We used to have a good MLS showing at the Big Train Show but that fell out after the move inland, it's really gone south since the live steam setup stopped coming. Nowadays things are so fragmented I doubt anyone will be able to find a consensus for another meeting place. Don't want to sound so negative but its not going to easy to find a location thats large enough with enough access that can accommodate a number of people and be within a reasonable distance. With Marty calling it quits its the end of an era. I wish I could have gone once but...


----------



## Dick413 (Jan 7, 2008)

What about RLD hobbies ?


----------



## Mike Toney (Feb 25, 2009)

Thats my thought, if the new layout is as big if not bigger than the last(heard it was gonna be larger) then there will be room to grow. I know at his old location there was plenty of room for a couple portable layouts to be added and even a tent to deal with sun and rain issues. I could see the RLD open house becoming a new gathering if folks will come. His fall open house is this coming weekend, is anybody even going? I have seen little to no discussion about it in the last couple months.


----------



## SD90WLMT (Feb 16, 2010)

Frankly.. What about Our buddy Robby..??

He's.."allready" holding yearly runs at his shop!!
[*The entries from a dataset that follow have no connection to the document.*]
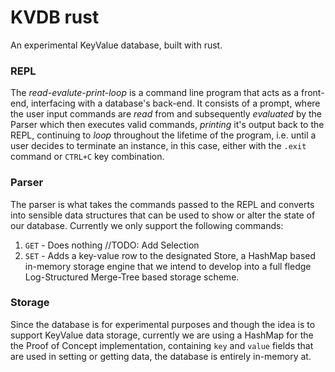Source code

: # KVDB rust
An experimental KeyValue database, built with rust.

### REPL
The *read-evalute-print-loop* is a command line program that acts as a front-end, interfacing with a database's back-end. It consists of a prompt, where the user input commands are *read* from and subsequently *evaluated* by the Parser which then executes valid commands, *printing* it's output back to the REPL, continuing to *loop* throughout the lifetime of the program, i.e. until a user decides to terminate an instance, in this case, either with the `.exit` command or `CTRL+C` key combination.

### Parser
The parser is what takes the commands passed to the REPL and converts into sensible data structures that can be used to show or alter the state of our database. Currently we only support the following commands:
1. `GET` - Does nothing //TODO: Add Selection
2. `SET` - Adds a key-value row to the designated Store, a HashMap based in-memory storage engine that we intend to develop into a full fledge Log-Structured Merge-Tree based storage scheme.

### Storage
Since the database is for experimental purposes and though the idea is to support KeyValue data storage, currently we are using a HashMap for the the Proof of Concept implementation, containing `key` and `value` fields that are used in setting or getting data, the database is entirely in-memory at.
.. Just go bring your trains and show up!!
Done deal...


----------



## CliffyJ (Apr 29, 2009)

Greg Elmassian said:


> It's highly unlikely I will travel to the East coast for a meet, since I'm all the way on the West coast, but a West coast or Arizona meet is attractive to me.
> 
> I agree with Randy, and he's just throwing ideas out, getting hit with "you made a mistake" sure does not seem to be in the "MLS spirit"
> 
> Greg


Greg, I agree with Randy as well, and I sure apologize if I sounded like I was saying "you made a mistake." I meant to only offer my own ideas, inadequate though they might be. 
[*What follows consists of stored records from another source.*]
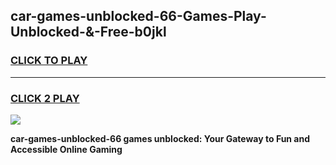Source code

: 
## car-games-unblocked-66-Games-Play-Unblocked-&-Free-b0jkl
<h3>
<a href="https://premium76.site?title=car-games-unblocked-66&ref=24A">CLICK TO PLAY</a></h3>
<hr>

<h3>
<a href="https://premium76.site?title=car-games-unblocked-66&ref=24A">CLICK 2 PLAY</a>
  
</h3>

<a href="https://premium76.site?title=car-games-unblocked-66&ref=24A"><img src="https://clearcache.store/games.png"></a>


**car-games-unblocked-66 games unblocked: Your Gateway to Fun and Accessible Online Gaming**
At the heart of my suggestion was finding an existing east and west (and maybe central) venue to tack onto, not to expect folks in the west to travel to the east and vice versa.

Thanks again Randy for raising the matter. As Vic said, "With Marty calling it quits its the end of an era. I wish I could have gone once but..." I'm in that same boat, so I share the hope that a new venue might be discovered or created.

Cliff


----------



## Tomahawk & Western RR (Sep 22, 2015)

how about a few portable tracks setup at the RR museum of PA at strasburg?? should be in the northeast. the majority of us live there


----------